It is now very common for landlords to look to increase the monthly rent under assured shorthold tenancies when the fixed term comes to an end. Many talk about general market increases, while others blame the government for their increasing costs by taking away mortgage interest relief and the requirements to meet new EPC standards by 2025.
On a theoretical level it is not an easy task for the landlord to increase rent at the end of the fixed term as they must technically serve notice under section 13 of the Housing Act 1988 and the tenant can then take their case to the First Tier Tribunal (Property Chamber) to ask them to set the rent at market value. However this is a lengthy and costly excursion for both parties, and the practical reality is very different: the landlord can simply serve a section 21 notice to evict the tenant outside of the fixed term if they don’t agree to the proposed rental increase.
However the government is making continual strong noises to abolish the section 21 notice (a ‘no fault’ eviction process), leaving the landlord with only a section 8 notice (where the landlord must prove the tenant is at fault) by which to evict the tenant.
Potentially good news for tenants, but does this swing the power too far in their favour? Once section 21 notices are abolished, the landlord will only be able to recover possession of their property in the event that the tenant is at significant enough fault (rent arrears, damage to property etc) to justify the court awarding a possession order. So if the tenant is never at fault the landlord may never recover possession of their own property.

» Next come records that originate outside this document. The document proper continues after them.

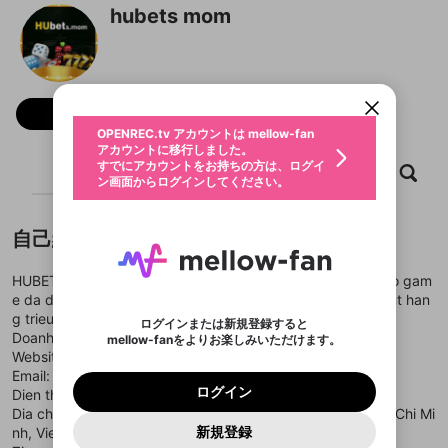
hubets mom
新規登録
OPENREC.tv アカウントは mellow-fan
OPENREC.tvアカウントはmellow-fanア
限定コミュニティ参加方法
パーソナルデータの登録
アカウントに移行しました。
カウントに統合しました。
すでにアカウントをお持ちの方は、ログイ
こちらからOPENREC.tvでログイン中のア
動画プレイリストを選択
ン画面からログインしてください。
カウント情報を引き継ぐことができます。
生年月
固定動画に設定
フォロー
不適切なユーザーとして報告しま
ファンレター
OPENREC.tv アカウントは mellow-fan
サブスクシェア
@
新規登録
ログイン
すか？
年
月
アカウントに移行しました。
マイページに表示されている動画 (ライブ配信、配
認証コードの入力
すでにアカウントをお持ちの方は、ログイ
生年月は登録後に変更できません。
信予定、アーカイブ、アップロード動画) をページ
ホーム
動画
キャプチャ
プレイリスト
選択できるプレイリストがありません。
応援している配信者にファンレターを送ることがで
ン画面からログインしてください。
ご確認ください
のトップに1つ固定できます。動画タイトル横のメ
ログイン
プレイリストは動画の再生画面で作成で
きます。好きなデザインを選んでメッセージを書い
ニューより設定することができます。
メールアドレスで新規登録
メールアドレスでログイン
問題を選択してください
この限定コミュニティは、Discordで提供されてい
性別
きます。
たり、エールアイテムでデコレーションして、配信
メールアドレスにメールを送信しました。30分以内
パスワード再設定
ます。
者に届けましょう！
にメール記載の6桁の認証コードを入力してくださ
自己紹介
入力していただいたメールアドレ
男性
女性
その他
利用規約とプライバシーポリシーが更新されま
問題を選択してください
詳しくはこちら
※ファンレター機能は有料サービスです。
い。
または
または
ポイントが不足しています
した。 サービスを利用するには変更後の内容を
Discordアカウントをお持ちでない方
スに、パスワード再設定用URLを
セッションの有効期限が切れたた
登録したメールアドレスを入力し、送信してくださ
わいせつな表現
ブロックリストに追加しますか？
この動画の公開は終了しました
HUBET - Nha cai ca cuoc hang dau Chau A, noi bat voi kho gam
お住まいの地域
ご確認いただき、同意していただく必要があり
認証コード
い。
記載されたメールを送信しました
め、ログアウトしました
Discordとは？からDiscordにアクセス
e da dang, giao dien hien dai va loat uu dai hap dan thu hut han
X
X
ます。
mellowポイントの購入に進みますか？
他者を誹謗中傷する表現
g trieu nguoi choi moi ngay.
のでご確認ください
0
6
ログインまたは新規登録すると
Discordアカウントを作成
Doanh nghiep: HUBET
mellow-fanをよりお楽しみいただけます。
キャンセル
OK
OK
0
500
著作権の侵害
Google
Google
利用規約
プレミアム会員に入会
を確認しました。
OK
Website:
https://hubets.mom/
いいえ
はい
mellow-fan のメールアドレス（mellow-fan.comド
この画面からDiscordに参加する
利用規約
および
プライバシーポリシー
に同意頂いた上で
ログイン
Email: durrevelvet735302@gmail.com
プライバシーポリシー
を確認しました。
メイン及びcs.openrec.co.jpドメイン）が受信拒否設
次にお進みください。
OK
プライバシーの侵害
ご登録いただいた情報はサービスの向上を目的
ログイン
Dien thoai: (+84) 828256528
再設定する
動画プレイリストがありません
定に含まれていないかご確認ください。
Yahoo! JAPAN
Yahoo! JAPAN
Discordは第三者が提供するコミュニティーサービスで、
として使用いたします。
報告された問題については、利用規約に違反しているか
Dia chi: 221 Phan Dinh Phung, Phuong 15, Phu Nhuan, Ho Chi Mi
動画プレイリストを選択
パスワードを忘れた方は
こちら
過激な暴力や自傷行為
mellow-fanとは関わりがありません。Discordに関してのお
一部サービスをご利用いただくには、生年月の
どうかをスタッフが確認します。
この機能をむやみに使
新規登録
nh, Viet Nam
確認しました
問い合わせにはお答えすることができません。Discordの仕
アカウントをお持ちですか？
アカウントを作成する
登録が必要です。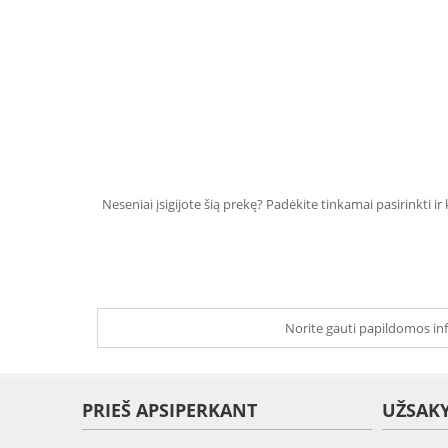
Neseniai įsigijote šią prekę? Padėkite tinkamai pasirinkti ir
Norite gauti papildomos inf
PRIEŠ APSIPERKANT
UŽSAK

Further, if a section 21 notice is not available as an incentive for the tenant to agree a rental increase, then the tenant can (i) refuse any requested rental increases at the end of the fixed term and take the matter to Tribunal and (ii) refuse to enter into any new fixed term tenancies, leaving the tenancy periodic forevermore. This would leave the tenant sitting in the property, after the first fixed term had concluded , with the landlord unable to evict and never able to raise the rent again as long as the tenants remain in the property.
The tug-of-war between landlord and tenant continues.